Each record is to be printed again exactly, though not its pictures.

Data for this exercise Start Marker

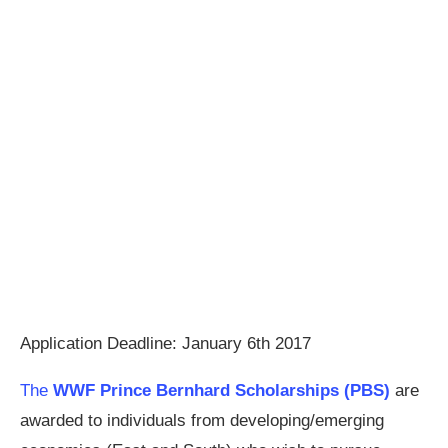
Application Deadline: January 6th 2017
The
WWF Prince Bernhard Scholarships (PBS)
are
awarded to individuals from developing/emerging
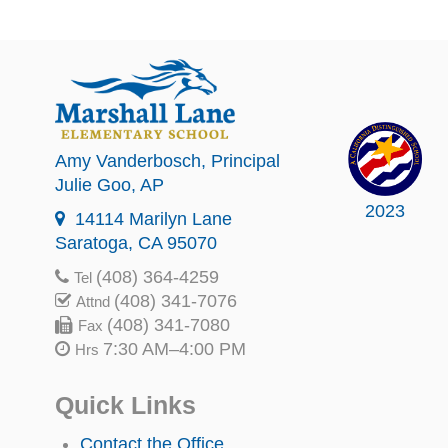
Amy Vanderbosch
, Principal
Julie Goo
, AP
2023
14114 Marilyn Lane
Saratoga, CA 95070
(408) 364-4259
Tel
(408) 341-7076
Attnd
(408) 341-7080
Fax
7:30 AM–4:00 PM
Hrs
Quick Links
Contact the Office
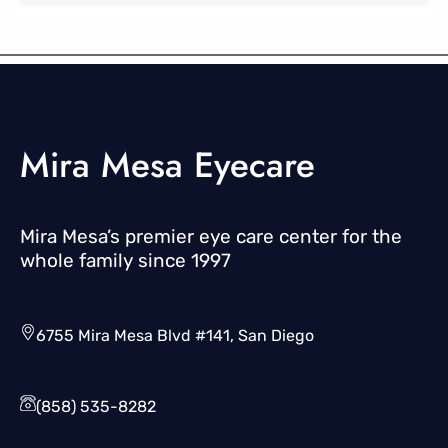
Mira Mesa Eyecare
Mira Mesa’s premier eye care center for the
whole family since 1997
6755 Mira Mesa Blvd #141, San Diego
(858) 535-8282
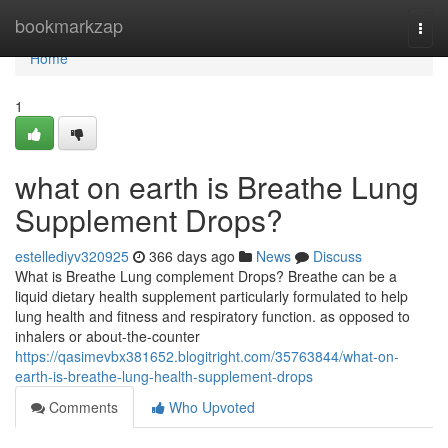
Home
bookmarkzap
Togg
navi
Home
1
what on earth is Breathe Lung
Supplement Drops?
estellediyv320925
366 days ago
News
Discuss
What is Breathe Lung complement Drops? Breathe can be a
liquid dietary health supplement particularly formulated to help
lung health and fitness and respiratory function. as opposed to
inhalers or about-the-counter
https://qasimevbx381652.blogitright.com/35763844/what-on-
earth-is-breathe-lung-health-supplement-drops
Comments
Who Upvoted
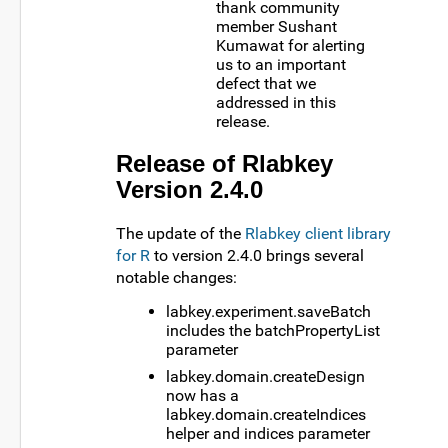
thank community
member Sushant
Kumawat for alerting
us to an important
defect that we
addressed in this
release.
Release of Rlabkey
Version 2.4.0
The update of the
Rlabkey client library
for R
to version 2.4.0 brings several
notable changes:
labkey.experiment.saveBatch
includes the batchPropertyList
parameter
labkey.domain.createDesign
now has a
labkey.domain.createIndices
helper and indices parameter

Data for this exercise End Marker

Solution to this exercise →
Application Deadline: January 6th 2017
The
WWF Prince Bernhard Scholarships (PBS)
are
awarded to individuals from developing/emerging
Amy Vanderbosch
, Principal
Julie Goo
, AP
2023
14114 Marilyn Lane
Saratoga, CA 95070
(408) 364-4259
Tel
(408) 341-7076
Attnd
(408) 341-7080
Fax
7:30 AM–4:00 PM
Hrs
Quick Links
Contact the Office
Mira Mesa Eyecare
Mira Mesa’s premier eye care center for the
whole family since 1997
6755 Mira Mesa Blvd #141, San Diego
(858) 535-8282
Home
bookmarkzap
Togg
navi
Home
1
what on earth is Breathe Lung
Supplement Drops?
estellediyv320925
366 days ago
News
Discuss
What is Breathe Lung complement Drops? Breathe can be a
liquid dietary health supplement particularly formulated to help
lung health and fitness and respiratory function. as opposed to
inhalers or about-the-counter
https://qasimevbx381652.blogitright.com/35763844/what-on-
earth-is-breathe-lung-health-supplement-drops
Comments
Who Upvoted
thank community
member Sushant
Kumawat for alerting
us to an important
defect that we
addressed in this
release.
Release of Rlabkey
Version 2.4.0
The update of the
Rlabkey client library
for R
to version 2.4.0 brings several
notable changes:
labkey.experiment.saveBatch
includes the batchPropertyList
parameter
labkey.domain.createDesign
now has a
labkey.domain.createIndices
helper and indices parameter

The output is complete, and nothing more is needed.